- Exercise input
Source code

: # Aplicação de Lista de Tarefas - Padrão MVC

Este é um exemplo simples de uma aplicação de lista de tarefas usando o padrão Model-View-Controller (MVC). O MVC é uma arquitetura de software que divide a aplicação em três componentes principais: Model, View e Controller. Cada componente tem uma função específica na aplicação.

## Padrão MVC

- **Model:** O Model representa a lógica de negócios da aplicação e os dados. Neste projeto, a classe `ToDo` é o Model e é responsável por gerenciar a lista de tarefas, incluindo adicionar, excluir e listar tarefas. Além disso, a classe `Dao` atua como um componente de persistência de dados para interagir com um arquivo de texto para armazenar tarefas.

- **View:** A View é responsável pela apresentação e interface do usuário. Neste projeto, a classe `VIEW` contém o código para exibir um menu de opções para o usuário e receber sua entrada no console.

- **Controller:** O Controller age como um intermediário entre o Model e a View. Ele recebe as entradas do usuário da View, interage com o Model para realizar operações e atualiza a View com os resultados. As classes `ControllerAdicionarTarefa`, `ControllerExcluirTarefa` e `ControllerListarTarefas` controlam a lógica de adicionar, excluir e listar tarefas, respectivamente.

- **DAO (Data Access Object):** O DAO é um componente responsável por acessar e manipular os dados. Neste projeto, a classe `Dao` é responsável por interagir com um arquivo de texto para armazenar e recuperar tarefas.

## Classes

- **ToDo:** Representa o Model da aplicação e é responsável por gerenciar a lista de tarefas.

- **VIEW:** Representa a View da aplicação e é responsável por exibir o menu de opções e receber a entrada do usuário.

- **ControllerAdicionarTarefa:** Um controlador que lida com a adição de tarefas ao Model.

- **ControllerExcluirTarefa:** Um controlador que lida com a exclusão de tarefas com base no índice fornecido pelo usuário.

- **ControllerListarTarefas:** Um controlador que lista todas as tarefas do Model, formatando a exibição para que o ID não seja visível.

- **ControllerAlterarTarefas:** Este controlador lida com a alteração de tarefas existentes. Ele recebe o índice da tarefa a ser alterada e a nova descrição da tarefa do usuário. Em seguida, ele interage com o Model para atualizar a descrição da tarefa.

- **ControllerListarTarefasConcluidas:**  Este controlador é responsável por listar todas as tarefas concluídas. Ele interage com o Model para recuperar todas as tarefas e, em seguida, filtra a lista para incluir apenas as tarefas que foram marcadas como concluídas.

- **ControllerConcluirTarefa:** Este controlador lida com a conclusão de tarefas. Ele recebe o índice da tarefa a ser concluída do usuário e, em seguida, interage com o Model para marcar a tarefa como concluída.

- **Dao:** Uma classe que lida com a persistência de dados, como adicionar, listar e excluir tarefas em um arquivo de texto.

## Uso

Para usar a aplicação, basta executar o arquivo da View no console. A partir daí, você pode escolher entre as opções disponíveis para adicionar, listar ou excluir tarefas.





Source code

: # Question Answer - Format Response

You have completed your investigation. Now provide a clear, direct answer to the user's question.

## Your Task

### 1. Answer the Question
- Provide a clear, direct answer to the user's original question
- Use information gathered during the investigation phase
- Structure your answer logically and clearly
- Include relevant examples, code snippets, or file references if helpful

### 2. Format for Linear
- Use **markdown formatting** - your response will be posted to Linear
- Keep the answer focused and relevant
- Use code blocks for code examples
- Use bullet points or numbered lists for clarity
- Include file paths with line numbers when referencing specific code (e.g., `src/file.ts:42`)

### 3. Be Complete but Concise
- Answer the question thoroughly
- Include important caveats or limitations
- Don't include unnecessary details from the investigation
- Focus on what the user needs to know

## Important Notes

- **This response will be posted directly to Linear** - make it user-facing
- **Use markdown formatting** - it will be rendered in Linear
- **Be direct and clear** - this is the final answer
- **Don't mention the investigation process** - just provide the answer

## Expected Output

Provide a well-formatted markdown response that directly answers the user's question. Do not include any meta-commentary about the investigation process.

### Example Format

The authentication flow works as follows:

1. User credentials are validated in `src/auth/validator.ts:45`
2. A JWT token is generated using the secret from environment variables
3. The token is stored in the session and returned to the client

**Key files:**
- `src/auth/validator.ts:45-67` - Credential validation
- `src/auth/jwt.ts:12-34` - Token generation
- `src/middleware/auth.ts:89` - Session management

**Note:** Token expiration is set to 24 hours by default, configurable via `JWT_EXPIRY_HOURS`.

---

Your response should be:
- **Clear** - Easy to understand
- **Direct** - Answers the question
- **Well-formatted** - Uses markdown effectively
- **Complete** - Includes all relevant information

- Task goal
Every entry above should be duplicated exactly.

- Worked solution
Source code

: # Aplicação de Lista de Tarefas - Padrão MVC

Este é um exemplo simples de uma aplicação de lista de tarefas usando o padrão Model-View-Controller (MVC). O MVC é uma arquitetura de software que divide a aplicação em três componentes principais: Model, View e Controller. Cada componente tem uma função específica na aplicação.

## Padrão MVC

- **Model:** O Model representa a lógica de negócios da aplicação e os dados. Neste projeto, a classe `ToDo` é o Model e é responsável por gerenciar a lista de tarefas, incluindo adicionar, excluir e listar tarefas. Além disso, a classe `Dao` atua como um componente de persistência de dados para interagir com um arquivo de texto para armazenar tarefas.

- **View:** A View é responsável pela apresentação e interface do usuário. Neste projeto, a classe `VIEW` contém o código para exibir um menu de opções para o usuário e receber sua entrada no console.

- **Controller:** O Controller age como um intermediário entre o Model e a View. Ele recebe as entradas do usuário da View, interage com o Model para realizar operações e atualiza a View com os resultados. As classes `ControllerAdicionarTarefa`, `ControllerExcluirTarefa` e `ControllerListarTarefas` controlam a lógica de adicionar, excluir e listar tarefas, respectivamente.

- **DAO (Data Access Object):** O DAO é um componente responsável por acessar e manipular os dados. Neste projeto, a classe `Dao` é responsável por interagir com um arquivo de texto para armazenar e recuperar tarefas.

## Classes

- **ToDo:** Representa o Model da aplicação e é responsável por gerenciar a lista de tarefas.

- **VIEW:** Representa a View da aplicação e é responsável por exibir o menu de opções e receber a entrada do usuário.

- **ControllerAdicionarTarefa:** Um controlador que lida com a adição de tarefas ao Model.

- **ControllerExcluirTarefa:** Um controlador que lida com a exclusão de tarefas com base no índice fornecido pelo usuário.

- **ControllerListarTarefas:** Um controlador que lista todas as tarefas do Model, formatando a exibição para que o ID não seja visível.

- **ControllerAlterarTarefas:** Este controlador lida com a alteração de tarefas existentes. Ele recebe o índice da tarefa a ser alterada e a nova descrição da tarefa do usuário. Em seguida, ele interage com o Model para atualizar a descrição da tarefa.

- **ControllerListarTarefasConcluidas:**  Este controlador é responsável por listar todas as tarefas concluídas. Ele interage com o Model para recuperar todas as tarefas e, em seguida, filtra a lista para incluir apenas as tarefas que foram marcadas como concluídas.

- **ControllerConcluirTarefa:** Este controlador lida com a conclusão de tarefas. Ele recebe o índice da tarefa a ser concluída do usuário e, em seguida, interage com o Model para marcar a tarefa como concluída.

- **Dao:** Uma classe que lida com a persistência de dados, como adicionar, listar e excluir tarefas em um arquivo de texto.

## Uso

Para usar a aplicação, basta executar o arquivo da View no console. A partir daí, você pode escolher entre as opções disponíveis para adicionar, listar ou excluir tarefas.





Source code

: # Question Answer - Format Response

You have completed your investigation. Now provide a clear, direct answer to the user's question.

## Your Task

### 1. Answer the Question
- Provide a clear, direct answer to the user's original question
- Use information gathered during the investigation phase
- Structure your answer logically and clearly
- Include relevant examples, code snippets, or file references if helpful

### 2. Format for Linear
- Use **markdown formatting** - your response will be posted to Linear
- Keep the answer focused and relevant
- Use code blocks for code examples
- Use bullet points or numbered lists for clarity
- Include file paths with line numbers when referencing specific code (e.g., `src/file.ts:42`)

### 3. Be Complete but Concise
- Answer the question thoroughly
- Include important caveats or limitations
- Don't include unnecessary details from the investigation
- Focus on what the user needs to know

## Important Notes

- **This response will be posted directly to Linear** - make it user-facing
- **Use markdown formatting** - it will be rendered in Linear
- **Be direct and clear** - this is the final answer
- **Don't mention the investigation process** - just provide the answer

## Expected Output

Provide a well-formatted markdown response that directly answers the user's question. Do not include any meta-commentary about the investigation process.

### Example Format

The authentication flow works as follows:

1. User credentials are validated in `src/auth/validator.ts:45`
2. A JWT token is generated using the secret from environment variables
3. The token is stored in the session and returned to the client

**Key files:**
- `src/auth/validator.ts:45-67` - Credential validation
- `src/auth/jwt.ts:12-34` - Token generation
- `src/middleware/auth.ts:89` - Session management

**Note:** Token expiration is set to 24 hours by default, configurable via `JWT_EXPIRY_HOURS`.

---

Your response should be:
- **Clear** - Easy to understand
- **Direct** - Answers the question
- **Well-formatted** - Uses markdown effectively
- **Complete** - Includes all relevant information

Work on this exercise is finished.